The latest quarterly report from the US government's Special Inspector General for Afghanistan Reconstruction (SIGAR) reports that 15 percent of US casualties in Afghanistan from "hostile action" came in the form of Afghan police and soldiers turning their guns on their erstwhile allies.

While the report prefers the more delicate "Afghans in uniform attacking their Coalition partners," leaving the door open to the chance that some of these attacks are carried out by men in stolen uniforms and not official members of Afghan National Security Forces (ANSF), it's a safe assumption that the vast majority of the perpetrators are just that.

The number of insider attacks (Afghans in uniform attacking their Coalition partners) has been on the rise, from two attacks in 2008 to 46 attacks in 2012. The 2012 attacks resulted in 62 Coalition deaths, 35 of them US personnel. This accounts for more than 11% of all US casualties and 15% of all US casualties resulting from hostile actions in 2012... In addition, insider attacks by ANSF personnel (or individuals posing as ANSF personnel) against other ANSF personnel rose from three in 2008 to 29 in 2012 (through the end of September).

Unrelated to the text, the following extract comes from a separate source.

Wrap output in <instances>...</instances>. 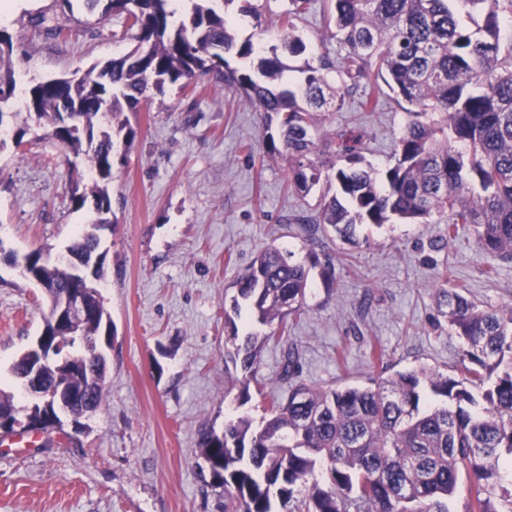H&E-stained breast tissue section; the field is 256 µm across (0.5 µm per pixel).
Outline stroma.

This quarter, insider attacks continued. On March 8, two US soldiers and two Afghan soldiers were killed and 10 US soldiers were wounded in Wardak when an Afghan in uniform opened fire on them. According to media accounts of the incident, Coalition forces quickly returned fire and killed the attacker. This was the third insider attack in 2013. In separate incidents this year, a British soldier was killed on January 7 and a US contractor was killed on March 8.

In addition to insider attacks aimed primarily at US and Coalition forces, insider attacks by Afghan police and soldiers against their colleagues continued this quarter. Notably, 17 US-trained Afghan Local Police (ALP) personnel in Ghazni were killed February 27 after one of their own drugged and shot them, stole their weapons, and fled, according to a media report. The Taliban claimed responsibility for that attack. In an incident on March 21, an ALP member killed five other Afghan police personnel in Badghis.

The good news is that the number of insider or so-called green-on-blue attacks in Afghanistan appears to be well below last year's pace – attributable to better vetting of recruits, the presence of fewer US soldiers, and far more controlled training environments introduced in response to last year's toll.

And it shouldn't be forgotten that the vast majority of Afghan soldiers and police are fighting for little pay, often far from home, against the Taliban, and are bearing the brunt of the casualties. The NATO coalition in Afghanistan reports that Afghan soldier and police averaged 535 deaths a month last year (6,420 for the full year). The foreign coalition's death toll for the year was 402, with 310 of those US troops. 

And troops loyal to the central government are often the victims of traitorous colleagues as well, as SIGAR points out. As the US and other foreign militaries continue their withdrawal from Afghanistan (the current schedule is for foreign forces to be mostly gone by December 2014), Taliban incentives to strike out at Afghan forces, both covertly and overtly, will increase.

The Afghan Local Police (ALP) members that have been used as a sort of gendarmerie in rural Afghanistan are likely to remain a particular target, SIGAR writes.

"The Taliban’s senior leadership considers the ALP the top threat to the insurgency’s ability to control the population and threaten the Afghan government, according to (the US Department of Defense). Insurgents attack ALP units up to 10 times more often than other ANSF components," the report says. "ALP members are recruited locally, recommended by village elders, and assigned to protect their home villages. Because they are a local force, the ALP has demonstrated 'a unique resilience' against infiltration by the Taliban 'as anyone outside the area would be immediately recognized as a foreigner'" the authors write, quoting a Pentagon official.